The Japanese Yen finished the week higher following a strong closing price reversal on the daily chart on January 15. For most of the week, the USD JPY traded higher as traders became more risk averse and aggressively sought the safety of the lower-yielding Yen. Investors became more optimistic about the equity markets late in the week after Congress released the last third of the TARP money and the U.S. government bailed out the financially strapped Bank of America.
The strong rally in the USD JPY is an indication of a strong start next week. Traders may drive up equity markets in celebration of the inauguration of Obama. This may trigger more selling in the Yen.
The rally in the Yen did not come as a complete surprise. For weeks, investors had been anticipating aggressive action by the Bank of Japan such as an intervention to stem the rapid rise in the market. The Japanese government has been putting pressure on the BoJ to take aggressive action since each rise in the Yen is eroding exports and triggering corporate losses.

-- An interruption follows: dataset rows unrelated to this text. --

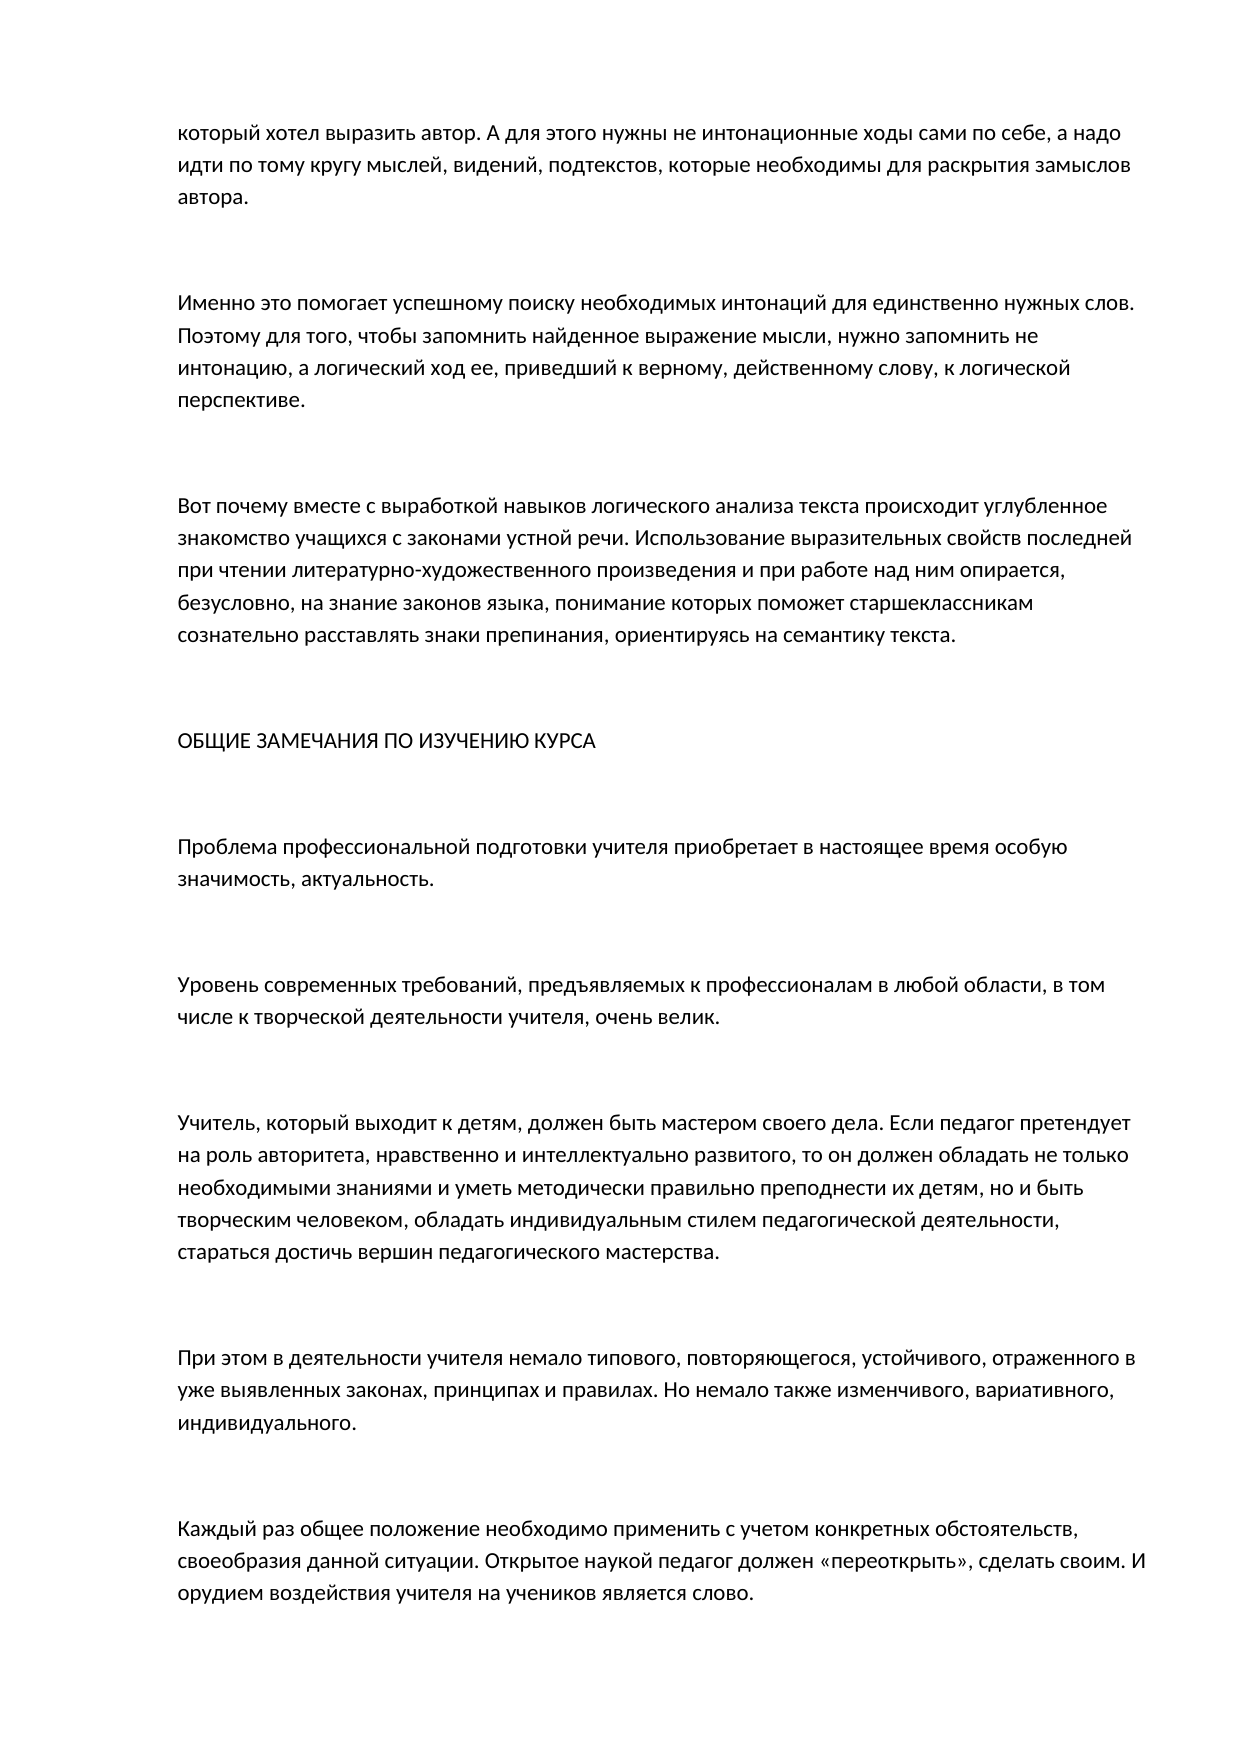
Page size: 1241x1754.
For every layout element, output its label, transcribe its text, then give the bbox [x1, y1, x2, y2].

text Проблема профессиональной подготовки учителя приобретает в настоящее время особую значимость, актуальность. [177, 832, 1152, 892]
text Уровень современных требований, предъявляемых к профессионалам в любой области, в том числе к творческой деятельности учителя, очень велик. [177, 970, 1152, 1030]
text ОБЩИЕ ЗАМЕЧАНИЯ ПО ИЗУЧЕНИЮ КУРСА [177, 726, 1152, 754]
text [177, 118, 1152, 211]
text Вот почему вместе с выработкой навыков логического анализа текста происходит углубленное знакомство учащихся с законами устной речи. Использование выразительных свойств последней при чтении литературно-художественного произведения и при работе над ним опирается, безусловно, на знание законов языка, понимание которых поможет старшеклассникам сознательно расставлять знаки препинания, ориентируясь на семантику текста. [177, 491, 1152, 648]
text Каждый раз общее положение необходимо применить с учетом конкретных обстоятельств, своеобразия данной ситуации. Открытое наукой педагог должен «переоткрыть», сделать своим. И орудием воздействия учителя на учеников является слово. [177, 1514, 1152, 1606]
text Учитель, который выходит к детям, должен быть мастером своего дела. Если педагог претендует на роль авторитета, нравственно и интеллектуально развитого, то он должен обладать не только необходимыми знаниями и уметь методически правильно преподнести их детям, но и быть творческим человеком, обладать индивидуальным стилем педагогической деятельности, стараться достичь вершин педагогического мастерства. [177, 1108, 1152, 1265]
text При этом в деятельности учителя немало типового, повторяющегося, устойчивого, отраженного в уже выявленных законах, принципах и правилах. Но немало также изменчивого, вариативного, индивидуального. [177, 1343, 1152, 1436]
text Именно это помогает успешному поиску необходимых интонаций для единственно нужных слов. Поэтому для того, чтобы запомнить найденное выражение мысли, нужно запомнить не интонацию, а логический ход ее, приведший к верному, действенному слову, к логической перспективе. [177, 288, 1152, 413]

The Canadian Dollar closed the week sharply lower led by a weakening energy market. This was not good news for the Canadian economy which relies on crude oil and natural gas exports. Investors are already pricing in an interest rate cut by the Bank of Canada at its next meeting on January 20. Reports this past week indicated that the economy is rapidly deteriorating. Credit markets are tightening, the trade surplus is disappearing and business confidence is falling. Look for the USD CAD to continue its strong uptrend as long as the pressure remains on crude oil. Technically, the market is nearing a major resistance zone so it may take some effort to push this market higher.
The Australian Dollar finished the week lower. Most of the pressure this week came from falling equity markets and commodity prices. The threat of another financial crisis and the weak stock market led to less demand for the higher yielding Aussie. Falling commodity prices led by lower crude oil weakened Australian exports.
Late in the week some optimism returned to the markets following the release of TARP money and the bailout of Bank of America. This led to a strong short-covering rally in the AUD USD on Friday. Despite the possibility of a follow through rally early next week look for the Reserve Bank of Australia to cut interest rates at its next meeting on February 3.
The NZD USD suffered a huge loss for the week. The primary reason for the decline was the downgrading of the New Zealand debt rating by the S&P Corp. Downside pressure on the New Zealand Dollar was also led by weakening commodity prices. Lower raw material prices are weakening exports and hurting the economy. All of the bearish news piling up is likely to force the Reserve Bank of New Zealand to cut interest rates by as much as 100 basis points on January 29.